What? What had he done? Apprehension rose like bile in Vaniell’s throat, but he did not understand. What was happening?
“That’s right, my Raven. I want you to kill them. Kill them all, except for my wayward child. I want him to watch, to see what he’s done, and to experience the full agony of his failure again and again andagain.”
And to Vaniell’s utter horror, Kyrion turned to obey.
One step, and then another. Though he fought the compulsion with every muscle in his body, still he moved across the floor.
And then Vaniell finally understood. A wave of bitter recrimination and despair washed over him as he realized what he’d done. What he was still doing, even long after he’d repented of his actions.
The gem he’d given Leisa all those months ago had forged a permanent connection between her and Kyrion, one that did not fade with time or distance. It had been a misfire on the part of Vaniell’s own work, possibly due to the fact that he’d believed her to be a mundane and magic-less human.
And the gem he’d given Modrevin must have done the same—forged a permanent bond between the king and the Raven that lingered even when the enchantment was gone. Because like Leisa, Vaniell had not yet understood Modrevin’s magic or his identity when he created the enchantment.
And now Kyrion would pay the price for Vaniell’s failures and hubris, just as he had always done.
Vaniell cursed himself with every epithet in his vocabulary, but it was too late to change it. Too late for everything. He should have guessed. Should have kept Kyrion miles away from this place, but he’d failed, and this was to be the cost. To watch as his friend was forced to do unspeakable things, compelled and betrayed by Vaniell’s own magic…
Unless he could find a way to break this terrible link.
“Kyrion, no!” Vaniell broke through the paralysis of horror that gripped him and planted himself directly in the night elf’s path. “You don’t have to do this. I will find a way to break it. Remember, the gem is gone. The armor is gone. Whatever is happening is only an echo, and it can be defeated!”
But in Kyrion’s silver eyes he saw only a vast chasm of pain and betrayal. He’d gone back, somewhere in the depths of his own mind—back to a time when his will was not his own, when he was never alone in his own head, never permitted to sleep or to deny his master.
He was fighting, but the battle was with his own memories, and Vaniell did not know how to help him. In other moments of crisis, he could enchant his way out, but there was no enchantment here—only the memories of magic, and he did not know how to fight those.
And then he heard laughter.
Modrevin—a man who rarely showed emotion of any kind but for anger—was laughing at the spectacle of Kyrion’s pain.
“For a moment, I believed all was lost,” he said in between chuckles of mirth. “But I have snatched my victory at the final hour. With the Raven on my side, even a dragon will stand no chance against us. Even the Empress herself…”

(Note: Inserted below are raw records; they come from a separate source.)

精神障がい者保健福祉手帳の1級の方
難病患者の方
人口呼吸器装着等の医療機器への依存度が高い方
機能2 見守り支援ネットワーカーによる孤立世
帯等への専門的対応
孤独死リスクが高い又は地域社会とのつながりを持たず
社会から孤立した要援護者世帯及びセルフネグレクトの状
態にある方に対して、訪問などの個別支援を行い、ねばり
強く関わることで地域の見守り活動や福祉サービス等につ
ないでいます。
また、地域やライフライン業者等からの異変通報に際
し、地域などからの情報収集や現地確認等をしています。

He rambled on, but Kyrion was still advancing on the terrified men and women he’d been ordered to kill, and Vaniell continued to stand in his way as he searched desperately through his memory for something… anything…
It was as if he balanced on the edge of a precipice, about to fall, when the air beside Kyrion began to shimmer strangely, wavering like a heat mirage on a hot summer day. The ripples grew violent just before they were slashed by a line of light, so bright that everyone but Kyrion was forced to shield their eyes.
The light faded. Vaniell dropped his arm, and then his jaw fell open with stunned disbelief.
It was… Leisa?
The familiar red-haired woman stood at Kyrion’s shoulder, but it was not Leisa as Vaniell remembered her. This Leisa’s blue eyes glowed with the same inner fire as Kyrion’s, and every visible inch of her skin bore shimmering silver patterns that marked her as not merely human…
Leisa was part fae.
And just like that enigmatic people, she had somehow learned to walk between worlds. When she disappeared from the dungeons, she must have entered the fae realm, only to reappear at the time and place of her own choosing.
“This ends now,” she said, her voice resonating with an uncanny echo of power.
In her hand, a small silver box unfolded to reveal a curved mirror that flowed and shaped itself to suit her needs. She turned slightly, tilted its glimmering surface, and every visible weapon in the room simply… vanished.
Several of the servants began to weep and slumped to the floor, hands empty, faces stark and drawn with the echoes of terror.
Kyrion’s broadsword, too, was gone, but when Leisa turned to face him, it quickly became evident that the battle was far from over.
“Kyrion, love, what’s wrong?” She stepped in front of him, reached up to cup his face in her hand, and Vaniell watched as the night elf gazed down at her with tears in his eyes.
“Leisa, you cannot be here,” he said hoarsely. “You must go, now. Take these others with you, but do not stay.”
Her only response was to plant her feet. “I’m never leaving you again,” she said stubbornly. “Whatever we face, we face together.”